_Exercise details_:
Would you please retype, exactly, the lines of the listing below between the line with "left eye: (88, 635)" and the line with "right shoulder: (21, 309)", inclusive?

_Data to process_:

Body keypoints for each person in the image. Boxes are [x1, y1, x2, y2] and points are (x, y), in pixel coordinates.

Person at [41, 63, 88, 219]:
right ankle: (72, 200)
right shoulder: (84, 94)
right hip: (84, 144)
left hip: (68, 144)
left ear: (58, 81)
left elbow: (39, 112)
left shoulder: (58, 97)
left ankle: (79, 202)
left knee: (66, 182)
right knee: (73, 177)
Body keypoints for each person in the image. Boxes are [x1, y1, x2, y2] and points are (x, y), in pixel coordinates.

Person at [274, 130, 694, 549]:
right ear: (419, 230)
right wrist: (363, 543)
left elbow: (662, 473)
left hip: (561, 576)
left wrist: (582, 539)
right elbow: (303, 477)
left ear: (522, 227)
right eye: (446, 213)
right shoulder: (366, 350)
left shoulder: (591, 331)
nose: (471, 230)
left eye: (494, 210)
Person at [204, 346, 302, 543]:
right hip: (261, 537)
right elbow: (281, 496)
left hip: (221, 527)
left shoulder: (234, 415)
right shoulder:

...

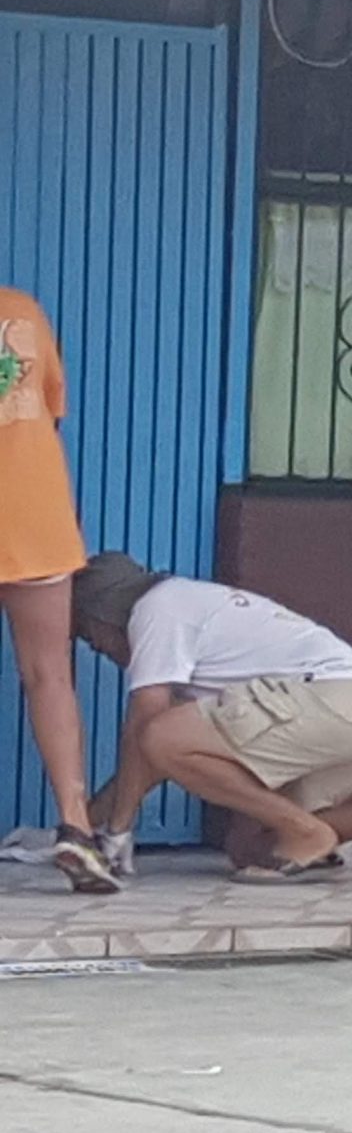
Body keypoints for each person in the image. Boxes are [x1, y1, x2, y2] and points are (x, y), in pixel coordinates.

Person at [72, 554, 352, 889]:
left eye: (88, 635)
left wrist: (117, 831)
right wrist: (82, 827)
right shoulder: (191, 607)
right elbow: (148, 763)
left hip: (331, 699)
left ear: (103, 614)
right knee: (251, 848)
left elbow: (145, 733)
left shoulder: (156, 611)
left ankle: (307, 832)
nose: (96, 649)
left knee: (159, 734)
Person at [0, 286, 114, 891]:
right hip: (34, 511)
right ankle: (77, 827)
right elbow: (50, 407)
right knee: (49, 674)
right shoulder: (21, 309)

_Result below_:
left eye: (88, 635)
left wrist: (117, 831)
right wrist: (82, 827)
right shoulder: (191, 607)
right elbow: (148, 763)
left hip: (331, 699)
left ear: (103, 614)
right knee: (251, 848)
left elbow: (145, 733)
left shoulder: (156, 611)
left ankle: (307, 832)
nose: (96, 649)
left knee: (159, 734)
Person at [0, 286, 114, 891]:
right hip: (34, 511)
right ankle: (77, 827)
right elbow: (50, 407)
right knee: (49, 674)
right shoulder: (21, 309)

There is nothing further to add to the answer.